#### TEXT UNDER STUDY:
Re: [Neo4j] Modelling with neo4j

Peter Neubauer Sat, 24 Sep 2011 06:52:31 -0700

Great thoughts guys!
I think it would be interesting to break out the Enhanced API" from
graph-collections, rename it into something better (we can think of a
name together) and provide a more fully fledged example that we can
document and evolve.


WDYT?

Cheers,

/peter neubauer

GTalk:      neubauer.peter
Skype       peter.neubauer
Phone       +46 704 106975
LinkedIn   http://www.linkedin.com/in/neubauer
Twitter      http://twitter.com/peterneubauer

http://www.neo4j.org               - Your high performance graph database.
http://startupbootcamp.org/    - Öresund - Innovation happens HERE.
http://www.thoughtmade.com - Scandinavia's coolest Bring-a-Thing party.



On Sat, Sep 24, 2011 at 3:37 PM, Rick Bullotta
<rick.bullo...@thingworx.com> wrote:
> That's a great summary, Niels.  Very similar to how we've applied Neo4J here 
> at ThingWorx, though we've done most of the type system work (nodes and 
> relationships are all typed/subtyped) in our application domain layer.  A few 
> other items that we leveraged in our implementation that you may wish to 
> consider:
>
> - A common pattern we encountered was a "collection" of typed entities (e.g. 
> a typed collection), and we implemented a specific model using supernodes for 
> this.  This also allowed us to rapidly and easily iterate/search collections 
> and also to organize nodes in a "human comprehensible way" that can be 
> readily viewed with something like Neoclipse for troubleshooting purposes.

#### WHAT YOU NEED TO DO:
Pick up the Neo4j modeling thread after its final sentence and continue writing it.

#### SOURCE MATERIAL:
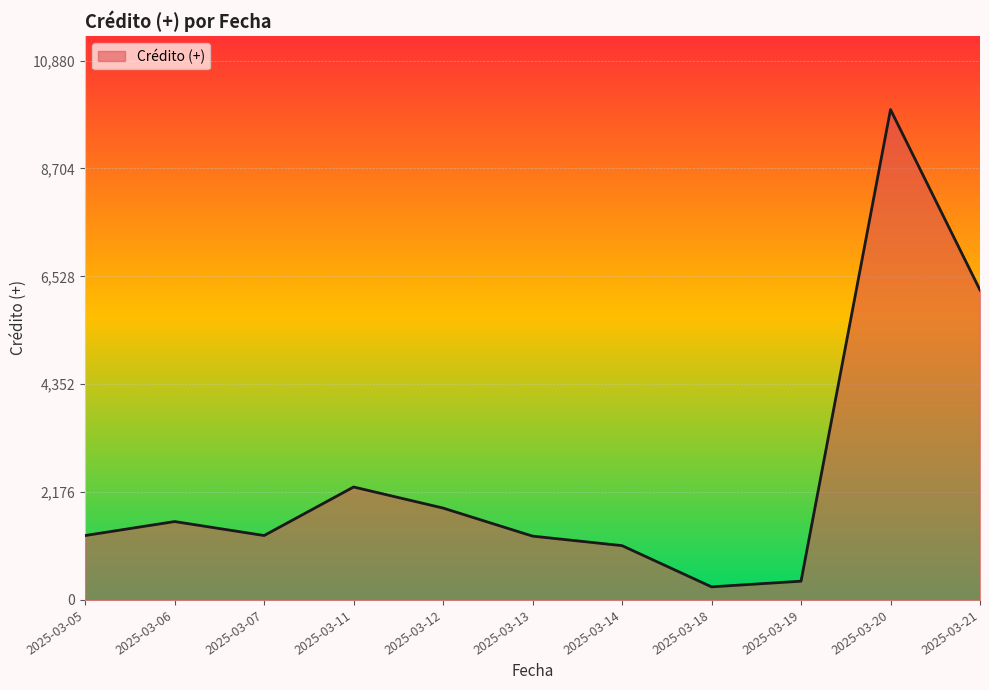

How many lines are shown in the chart?

1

#### EXERCISE RESPONSE:
> Also, if the type was "truck", we stamped the node with the type "truck" as a 
> property (using enumerations with a custom int member) and used that same 
> enum as the relationship type between the node and the collection node.  In 
> our model, an entity has a single "type", but we implemented the concept of 
> supertyping/subtyping in our domain model
>
> - We found quite a few examples where a "one-way relationship" was more than 
> adequate and, instead of incurring the overhead of a relationship 
> (particularly when millions of these relationships were attached to a single 
> supernode), we used a *property* on a node containing the node id of the node 
> it references.  Sounds like a hack, but it actually has substantial 
> performance advantages, particularly if you are frequently adding/removing 
> relationships to/from the supernode
>
> - We overlaid our own REST API on our domain model, and wanted to come up 
> with a simple way to resolve the URI for any given node/entity.  For that, we 
> used a pattern for which each node can have an optional "parent" node type.  
> Example:  a blog comment is always attached to a blog entry or other blog 
> comment.  A blog entry is always attached to a blog.  A blog is always 
> attached to the blogs collection, and so on.  Each node has a name and/or an 
> ID.  Because those relationship "patterns" are well known, it is a trival 
> matter to create the URI to any entity given only its node, e.g.:
>
> /Blogs/MyBlog/Entries/103/Comments/204
>
> Of course, it works the other way as well - easy to parse and traverse.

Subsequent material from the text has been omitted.